Lacan interroge : pourquoi Sade s’épuise-t-il ainsi à tenter d’anéantir furieusement la vie en la frappant d’une « seconde mort » ? Cette « seconde mort », Lacan l’a déjà évoquée dans l’Éthique [de la psychanalyse] à propos d’Antigone qui, se faisant enfermer vivante au tombeau, met en place un lieu et un temps où la vie vient se confondre avec la mort : c’est cela que Lacan appelle la « seconde mort ». Mais nous, psychanalystes, nous savons que la « seconde mort » est première, c’est la perte de jouissance nécessaire au désir, à un désir qui n’est pas le désir de mort, le désir pur des héros grecs.
Sade est théoricien parce qu’il aime la vérité, celle de la mort de Dieu, mais sans s’apercevoir qu’il la refuse et c’est pour ça que dans ses pratiques masochistes il se montre moins intelligent jouissant par les petits moyens de son laquais qui le fouette.
Pourquoi aimer la vérité, la vérité toute, est-ce que ça fait tomber dans un système tellement symptomatique ?

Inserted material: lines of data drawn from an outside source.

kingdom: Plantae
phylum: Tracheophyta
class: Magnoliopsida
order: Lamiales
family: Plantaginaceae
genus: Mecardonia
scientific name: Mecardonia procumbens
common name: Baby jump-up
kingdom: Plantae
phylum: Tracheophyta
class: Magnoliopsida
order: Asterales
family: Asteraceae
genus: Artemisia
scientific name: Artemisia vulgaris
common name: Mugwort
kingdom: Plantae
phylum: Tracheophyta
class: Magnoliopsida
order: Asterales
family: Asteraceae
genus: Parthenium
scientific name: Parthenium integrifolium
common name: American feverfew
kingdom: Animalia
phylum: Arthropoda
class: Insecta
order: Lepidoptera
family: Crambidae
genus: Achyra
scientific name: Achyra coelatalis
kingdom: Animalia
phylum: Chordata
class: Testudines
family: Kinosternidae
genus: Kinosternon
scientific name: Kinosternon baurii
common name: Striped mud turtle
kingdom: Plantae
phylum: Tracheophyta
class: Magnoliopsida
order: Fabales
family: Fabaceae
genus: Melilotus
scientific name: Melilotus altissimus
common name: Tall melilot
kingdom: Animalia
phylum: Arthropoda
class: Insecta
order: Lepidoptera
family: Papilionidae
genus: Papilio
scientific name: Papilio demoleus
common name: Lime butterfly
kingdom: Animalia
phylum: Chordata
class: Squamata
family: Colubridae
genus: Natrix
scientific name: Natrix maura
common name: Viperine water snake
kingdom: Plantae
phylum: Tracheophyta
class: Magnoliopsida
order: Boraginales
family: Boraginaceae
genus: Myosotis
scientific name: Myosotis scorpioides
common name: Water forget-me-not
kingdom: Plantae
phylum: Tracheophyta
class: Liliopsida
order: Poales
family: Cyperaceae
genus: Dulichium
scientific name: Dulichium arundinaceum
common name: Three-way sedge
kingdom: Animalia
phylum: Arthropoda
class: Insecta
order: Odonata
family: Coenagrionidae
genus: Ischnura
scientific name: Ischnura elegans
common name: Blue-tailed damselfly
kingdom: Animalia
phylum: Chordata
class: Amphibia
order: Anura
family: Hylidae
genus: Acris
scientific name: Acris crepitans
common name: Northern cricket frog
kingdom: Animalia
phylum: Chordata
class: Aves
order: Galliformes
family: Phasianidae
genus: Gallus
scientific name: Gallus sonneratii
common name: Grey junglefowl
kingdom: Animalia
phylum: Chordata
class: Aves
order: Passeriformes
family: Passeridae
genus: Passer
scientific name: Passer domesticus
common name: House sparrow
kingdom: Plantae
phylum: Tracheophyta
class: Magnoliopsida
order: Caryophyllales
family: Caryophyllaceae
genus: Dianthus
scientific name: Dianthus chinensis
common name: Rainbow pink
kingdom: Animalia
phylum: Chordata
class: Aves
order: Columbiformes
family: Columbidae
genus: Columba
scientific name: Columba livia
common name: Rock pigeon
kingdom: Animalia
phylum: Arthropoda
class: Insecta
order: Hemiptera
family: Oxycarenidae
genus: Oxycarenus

Parce que la vérité est un résidu : le résidu d’un effet de langage qui arrache à la jouissance de Das Ding une perte, un objet manquant. Elle s’énonce du symbolique, mais reste en dehors du discours. Elle est, dans chaque discours, à cette place en bas à gauche, sous la barre, masquée, indiquant, selon l’élément qui en fonction du discours viendra à cette place, la jouissance dont se soutient le discours en question.
La vérité est sœur de la jouissance inter-dite, celle qui ne peut se dire du fait d’une structure logique, certes, mais aussi articulée au Nom du Père qui sexualise le manque. D’où cette question que pose Lacan : dans la logique moderne fondée par les axiomes d’incomplétude de Gödel qui fait sa place à l’impossible, au réel, mais à un réel non sexualisé, qu’en est-il de la vérité et de la jouissance ? Question très contemporaine !
Lacan termine cette leçon en rapprochant Freud et Sade dans un mot d’esprit sur la place de la belle-sœur, indiquant, pour chacun, une lecture possible de la jouissance inter-dite qui serait venue faire consistance à leur discours.